The text was first published on Antibarbari HSE – the HSE Greek-Latin Club
If you are using abbreviations (S, S’, R1), it makes sense to add a key (S – main statement; S’ – auxiliary statement; R1 – first reason). Excessive formalization is unnecessary, but the summary should clearly demonstrate the author’s key statement, the reasons supporting it, and the structure of the paper. That’s why a summary is usually a short text. But don’t hesitate to add details that you believe would be useful in your future work. This can be done, for example, in the criticism part, for example, if you don’t agree with the statement or the suggested interpretation; on the contrary, you can reinforce the author’s argumentation with further reasoning or clarify the statement.
An analytical summary does not require proper formalization of footnotes and a list of references, but when you work on the summary, it is sometimes useful to check the literature cited by the author (this will help with understanding the intellectual context, the author’s ‘horizon of expectation’). In addition, it makes sense to write down the numbers of pages you are referring to: a summary is a benchmark you’ll be addressing in your further work, so you should make it as easy as possible for yourself to navigate it.
21st Century Enlightenment/ RSA Animate
Two comments. (1) Obviously, writing a good summary takes a lot of effort, so writing summaries for each paper or book you’ve read is impossible. Meanwhile, it makes sense to summarize the texts that are essential for your essay or independent research. (2) A summary does not replace and exclude re-reading. That’s why essential texts are ‘essential’: you can always find something new if you re-read it (‘trust, but verify’, which means verify yourself, too).
Finally, remember that if a paper seems obscure, if you can’t identify the thesis statement, and if the reasoning doesn’t seem systematic, it’s quite likely that the drawback is yours. At any rate, the summary is intended not to judge, but to understand. This means that your task is to present the paper from its strongest perspective that is ‘beneficial’ to its author, keeping in mind the so-called ‘principle of charity’.
The following simple steps can help in writing a summary.
1. First, read the text completely and try to formulate its key idea.
2. Re-read the text, highlighting the key sentence in each paragraph/chapter. Then, re-read all the highlighted sentences.
3. Start writing, putting the main idea, as you’ve understood it, in the first sentence. This sentence should include the author’s name and a short title of the work (with the year of publication in brackets).
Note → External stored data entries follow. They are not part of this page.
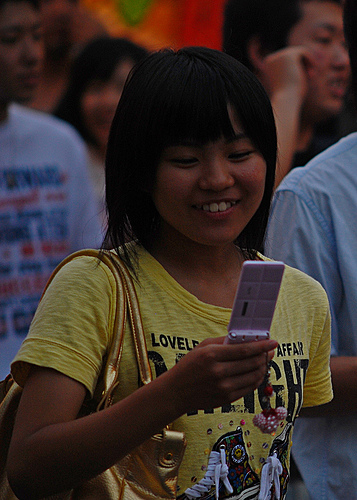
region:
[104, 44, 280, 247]
Smiling face of a girl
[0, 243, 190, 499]
Shiny gold colored handbag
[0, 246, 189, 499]
Bag hanging under the shoulders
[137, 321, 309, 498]
Branding on a shirt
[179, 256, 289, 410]
Cell phone held in the hand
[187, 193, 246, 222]
Open mouth with white teeth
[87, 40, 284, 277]
Head with dark black hair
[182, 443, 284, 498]
White laces on the shirt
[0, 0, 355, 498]
Group of people walking in a direction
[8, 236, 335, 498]
Short sleeved yellow shirt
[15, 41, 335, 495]
A young woman using a cellphone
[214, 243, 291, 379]
Flip phone in woman's hand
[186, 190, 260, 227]
Smile on woman's face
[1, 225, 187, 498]
Gold purse on woman's shoulder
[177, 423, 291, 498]
Pictures of shoes on woman's shirt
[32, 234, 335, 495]
Woman is wearing yellow shirt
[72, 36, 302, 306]
Woman has short black hair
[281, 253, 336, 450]
Woman is missing an arm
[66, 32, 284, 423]
Woman is smiling at phone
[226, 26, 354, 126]
Man talking on cell phone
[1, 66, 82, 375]
Man wearing white shirt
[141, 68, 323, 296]
a woman that is outside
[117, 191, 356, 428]
a woman wearing a shirt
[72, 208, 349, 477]
a woman wearing a white shirt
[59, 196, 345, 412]
a person wearing a yellow shirt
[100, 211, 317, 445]
a person on a phone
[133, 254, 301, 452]
a person on a cell phone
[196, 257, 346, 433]
a person holidng a phone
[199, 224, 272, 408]
a person holding a cell phone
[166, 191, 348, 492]
a person holding a flip phone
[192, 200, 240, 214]
the woman is smiling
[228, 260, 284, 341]
the woman holds a phone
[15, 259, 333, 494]
the woman wears a yellow shirt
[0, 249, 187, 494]
the woman holds a gold purse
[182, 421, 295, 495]
the shirt has sneakers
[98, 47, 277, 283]
the woman has short hair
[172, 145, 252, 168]
woman looks at phone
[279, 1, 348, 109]
a man is on the phone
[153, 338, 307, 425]
the shirt has words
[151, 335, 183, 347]
shirt says love on it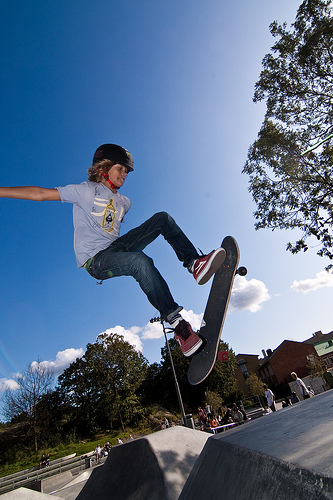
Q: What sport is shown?
A: Skateboarding.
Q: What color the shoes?
A: Red.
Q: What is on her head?
A: Helmet.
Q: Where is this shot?
A: Skate park.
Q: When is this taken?
A: Daytime.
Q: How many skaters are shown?
A: 1.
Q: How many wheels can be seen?
A: 2.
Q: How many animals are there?
A: 0.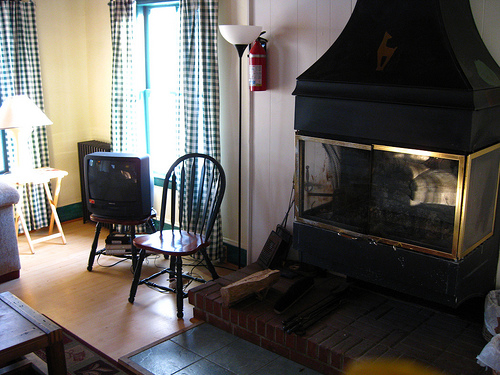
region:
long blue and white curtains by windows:
[2, 5, 222, 267]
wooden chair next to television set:
[75, 145, 226, 322]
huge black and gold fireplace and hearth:
[130, 5, 492, 365]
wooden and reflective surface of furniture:
[1, 285, 132, 366]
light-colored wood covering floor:
[1, 210, 231, 355]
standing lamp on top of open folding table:
[1, 88, 66, 254]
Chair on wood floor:
[132, 144, 237, 337]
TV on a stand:
[76, 145, 156, 223]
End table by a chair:
[2, 162, 72, 253]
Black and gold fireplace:
[273, 58, 499, 311]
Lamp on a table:
[4, 91, 64, 172]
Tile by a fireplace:
[89, 312, 366, 372]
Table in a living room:
[3, 287, 65, 374]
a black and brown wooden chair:
[122, 152, 227, 316]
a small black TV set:
[82, 148, 153, 219]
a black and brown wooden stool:
[85, 208, 159, 271]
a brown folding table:
[5, 166, 67, 250]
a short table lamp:
[1, 93, 52, 173]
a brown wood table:
[0, 290, 67, 372]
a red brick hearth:
[188, 261, 496, 371]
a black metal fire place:
[291, 0, 496, 305]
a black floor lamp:
[216, 22, 262, 277]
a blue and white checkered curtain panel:
[176, 1, 222, 269]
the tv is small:
[85, 156, 153, 226]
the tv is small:
[69, 153, 151, 227]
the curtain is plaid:
[99, 3, 154, 194]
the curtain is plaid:
[157, 7, 230, 252]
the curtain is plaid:
[8, 16, 59, 217]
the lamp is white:
[3, 96, 59, 176]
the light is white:
[211, 23, 258, 65]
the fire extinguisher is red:
[247, 38, 276, 99]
4. Being guided by the highlighted sentences, restate the author’s reasons that support the main idea. Restate in your own words – don’t copy or translate. If you want to add a citation, don’t forget to put it in quotation marks. Add a mark if the reason is additional and is not related to the main idea. The resulting text should reflect the structure of the paper.
Obviously, the principle of charity doesn’t mean that you should agree with the author on everything, turn a blind eye to their mistakes or errors in argumentation. For that reason:
5. The last part of an analytical summary is criticism. In it, you are supposed to describe how well the author’s reasons support their thesis statement. If some of the reasons seem unconvincing, point those out. But don’t forget that criticism doesn’t equal fault-finding. Reasonable support may also include criticism. All your statements should be reasoned, even if they seem obvious to you.
Changing Education Paradigms/ RSA Animate
The critical part should be reasonable and non-emotional.
For example, you can:
Assess whether all the reasons make up a system and support the author’s thesis statement, whether there are hidden contradictions between different statements, and whether everything is reasoned;
Defend the position challenged by the author;
Support or develop the author’s statement with your own reasons;
Provide counter-evidence that challenges the author’s interpretation; this doesn’t necessarily need to refute the key idea;
Compare the advantages of different positions on the issue being considered;
Demonstrate that the author bases their argumentation on biases, and attack them;
Make conclusions from the author’s statements and evaluate their persuasiveness.
Don’t forget that your colleagues will use your summary, and their success also depends on how seriously you take the subject. Research is collective work.